Climate Scorecard Progress Report for South Africa

This report is in the form of memos from Climate Scorecard Country Managers to Patricia Espinosa, Executive Secretary of the United Nations Framework to Combat Climate Change (UNFCCC). Below is a description of the progress the country has made made in mitigating greenhouse gas emissions since the Paris Agreement was signed in 2015 and the challenges they still face in order to comply with the IPCC goal of reducing emissions by 50% by 2030.

To: Patricia Espinosa
Executive Secretary

Subject: Climate Scorecard Progress Report for South Africa

From: Deepti Charitar
Climate Scorecard South Africa Country Manager

I serve as Climate Scorecard Country Manager for South Africa and would like to offer you the following climate mitigation progress report from the perspective of my organization.

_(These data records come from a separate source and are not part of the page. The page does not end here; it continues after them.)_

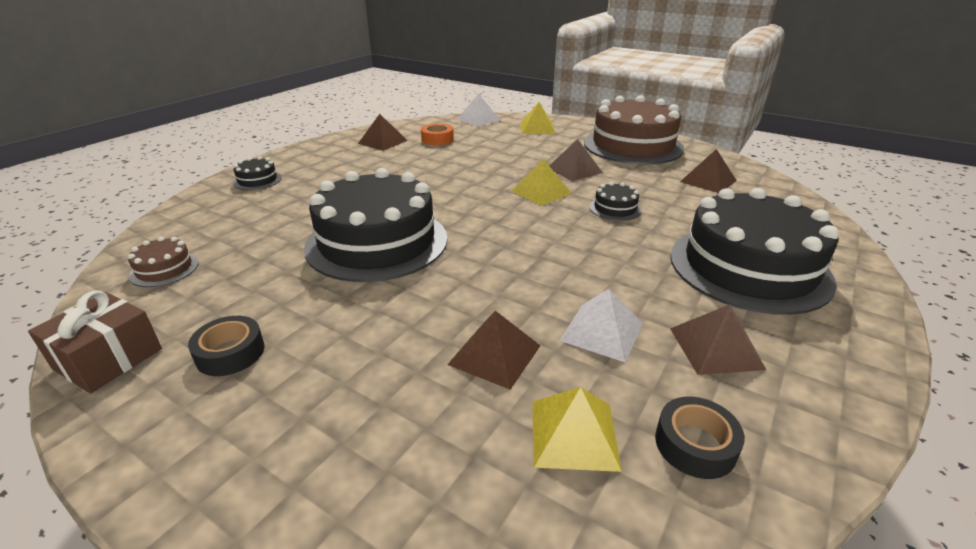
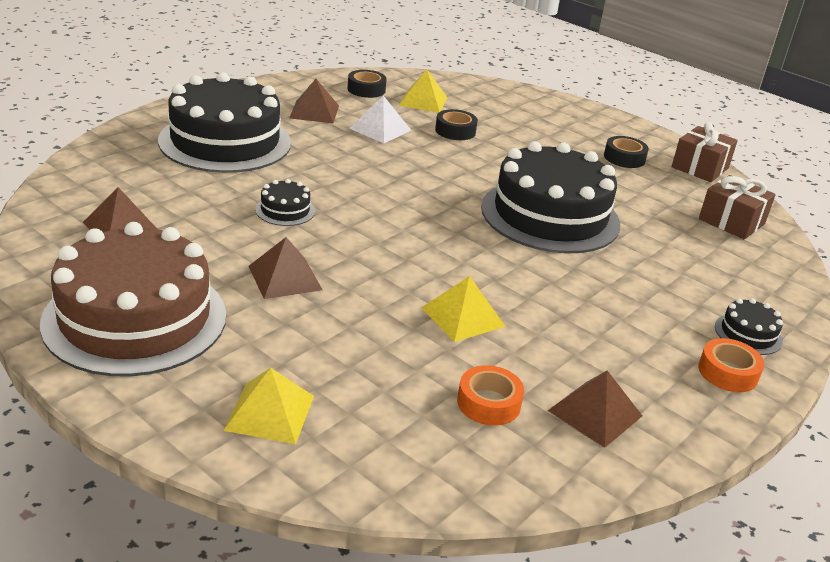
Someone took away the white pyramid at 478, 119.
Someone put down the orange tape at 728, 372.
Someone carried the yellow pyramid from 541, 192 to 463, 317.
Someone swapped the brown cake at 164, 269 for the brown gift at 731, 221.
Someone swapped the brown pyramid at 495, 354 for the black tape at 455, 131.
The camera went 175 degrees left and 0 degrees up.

Since its initial 2015 pledge to the Paris Agreement, South Africa has made fair progress in meeting the goal of reducing emissions by 50% by 2030.

Positive Developments

On the positive side, South Africa has accomplished the following:

Implementation of a Carbon Tax

The South African Government has imposed a tax on CO2 equivalent emissions. The Carbon Tax Act came into effect on 1 June 2019 and is aimed at encouraging organizations to transition to efficient, renewable, and low carbon technologies. This Act takes into consideration fuel combustion emissions, fugitive emissions, and industrial processes and product use emissions [1]. The carbon tax rate is currently set at R120 per ton of CO2-eq emissions and will increase by the inflation rate plus 2% annually until 2022. Thereafter, the tax rate will only increase by the annual inflation rate [2].

Progress on the Renewable Energy Independent Power Producer Procurement Programme

In South Africa, about 90% of electricity is generated from coal by Eskom which is a state-owned entity. The South African Government launched the Renewable Energy Independent Power Producer Procurement Programme (REIPPPP) in 2011 as an attempt to increase electricity generation from renewable energy sources by Independent Power Producers (IPPs). The REIPPPP allows the IPPs to submit bids for designing, developing and operating renewable energy power plants in the country. Eskom then signs Power Purchase Agreements (PPAs) with the IPPs. The REIPPPP has achieved significant success since its launch. By June 2019, a total of 6,422 MW of electricity was procured from 112 IPPs in 7 bid rounds; 3,976 MW of electricity generation capacity from 64 projects was connected to the national grid; and 35,669 GWh of energy has been generated from renewable energy sources procured under the REIPPPP since its launch [3].


Advancing Net Zero Project

South Africa is also involved in the Advancing Net Zero global project aimed at achieving net zero emissions in the building sector by 2050. The Green Building Council South Africa (GBCSA), a member of the World Green Building Council, is participating in this project and is involved in advocating for net zero buildings, developing rating tools and measuring, recognizing and rewarding projects that have either neutralized their emissions or redressed their environmental impact [4]. Over 500 buildings across South Africa and on the African continent have been certified by the GBCSA. An example is the Black River Park Central Building in Cape Town which incorporates a 1.2 MW PV plant. In terms of energy efficiency, this building operates 31% more efficiently than the market average [5].

Remaining Challenges

However, the following conditions remain in South Africa that threaten its ability to make further progress and reach the important goal of reducing emissions by 50% by 2030.

Newly built coal-fired power stations

Two newly built coal-fired power stations, namely Medupi and Kusile, might hinder South Africa’s ability to reduce carbon emissions by 2050. Medupi is currently the 4th largest coal-fired power plant in the world and is estimated to have an operational lifespan of 50 years [6]. Given the current energy crisis in South Africa, where load shedding is common, the country will thus have to rely on these new coal power plants to meet its electricity demand. It is also not financially viable to simply decommission recently built coal power plants in South Africa.

Lack of international finance

A lack of international finance can severely impact on South Africa’s ability to reach its carbon emission targets. The country has proposed an increase in international finance from $2 billion per year to $8 billion per year by 2030 to finance its transition towards a low carbon economy and achieve its carbon reduction targets [7].


Eskom, the state-owned electricity utility, has been left with rising costs, declining revenues and poorly maintained power plants as a result of corruption and mismanagement during the years that Jacob Zuma served as President of South Africa [8]. During his presidency, there was a huge policy uncertainty within the renewable energy sector as Eskom would not sign PPAs for approved IPP projects [9]. Elections will be taking place in November 2021 in the country and the future political landscape can either improve or threaten its ability to make further progress and reach the important goal of reducing emissions by 50% by 2030.

Climate Scorecard is committed to working with other like-minded organizations to support efforts by South Africa to make further progress in its effort to reduce emissions by 50% by 2030 and help the Paris Agreement reach its important goals.